The commission's work affected millions of Americans struggling with addiction and their families by determining what federal resources and policy changes would follow. While the advisory body itself did not change drug policy, treatment access, or funding levels, its recommendations would inform the administration's subsequent proposals on opioid response—meaning its ultimate impact depended on which recommendations the President chose to implement and Congress chose to fund.

The establishment of this commission occurred within a broader pattern of Trump administration healthcare actions that have consistently de-emphasized evidence-based public health interventions. Just as the administration later reversed FDA restrictions on fruit-flavored vapes despite youth vaping concerns, and redirected the Title X program away from contraception provision, the opioid commission review process represented a moment to potentially reorient federal drug policy. The commission's recommendations, once released, would either strengthen or weaken the federal government's commitment to evidence-based addiction treatment, harm reduction, and prevention—areas where the administration has shown mixed commitment compared to expanding access to opioid medications themselves.

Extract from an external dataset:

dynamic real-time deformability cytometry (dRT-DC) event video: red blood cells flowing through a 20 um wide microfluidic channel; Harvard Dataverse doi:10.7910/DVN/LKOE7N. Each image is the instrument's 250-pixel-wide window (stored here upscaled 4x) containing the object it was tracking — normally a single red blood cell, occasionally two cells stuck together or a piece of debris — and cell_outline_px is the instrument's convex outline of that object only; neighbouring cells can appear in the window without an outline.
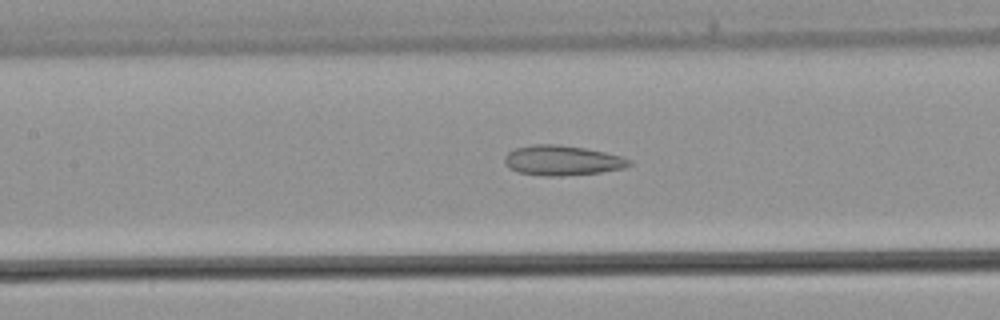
{"species": "common noctule bat (a hibernating species)", "species_latin": "Nyctalus noctula", "temperature_condition": "warm", "stored_images_in_passage": 40, "camera_frame_rate_fps": 3000, "um_per_image_px": 0.085, "animal": {"sex": "male", "body_mass_g": 21.5, "forearm_length_mm": 52.0}, "frame": {"image": 1, "passage_image": 18, "time_ms": 5.667, "image_size_px": [1000, 320], "cell_outline_px": [[632, 164], [624, 168], [600, 172], [560, 176], [544, 176], [520, 172], [508, 168], [504, 160], [504, 156], [508, 152], [516, 148], [532, 144], [560, 144], [584, 148], [604, 152], [620, 156], [632, 160]], "centroid_in_image_um": [47.78, 13.63], "position_along_channel_um": 159.6, "area_um2": 21.73}}
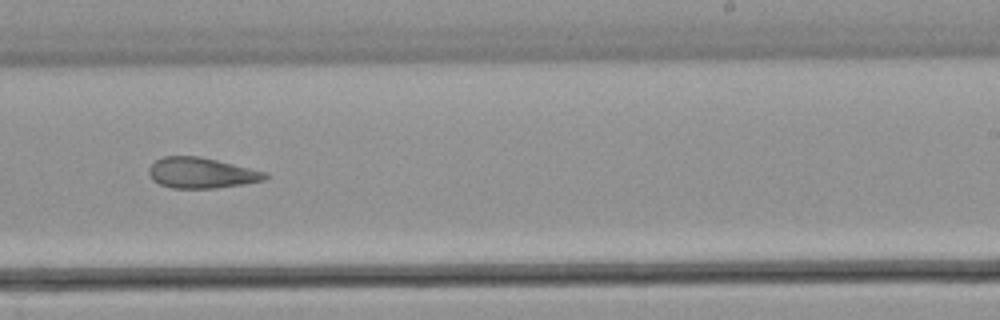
{"frame": {"image": 2, "passage_image": 25, "time_ms": 8.0, "image_size_px": [1000, 320], "cell_outline_px": [[268, 176], [264, 180], [244, 184], [216, 188], [172, 188], [160, 184], [152, 180], [148, 172], [148, 168], [156, 160], [164, 156], [200, 156], [268, 172]], "centroid_in_image_um": [17.12, 14.69], "position_along_channel_um": 271.9, "area_um2": 20.81}}
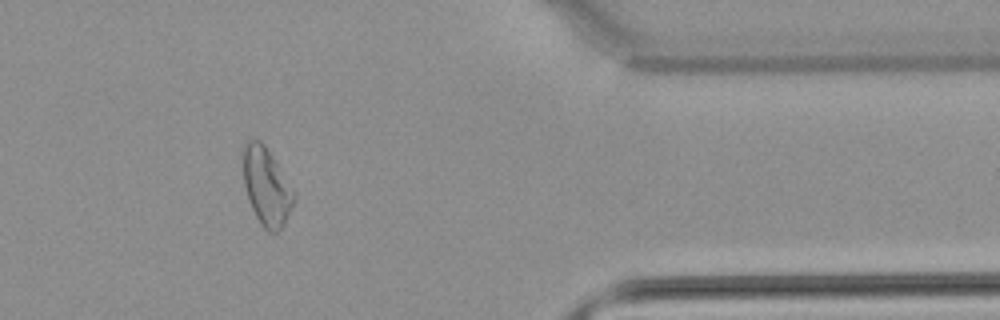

The executive order's temporary nature meant it automatically expired at a set date unless renewed. Like many Trump-era advisory commissions, its findings and recommendations disappeared into bureaucratic channels with limited transparency about how thoroughly the administration actually implemented its proposed changes. The lack of direct policy or funding consequences made the commission primarily significant for the direction it signaled rather than for immediate material changes to the nation's addiction crisis response.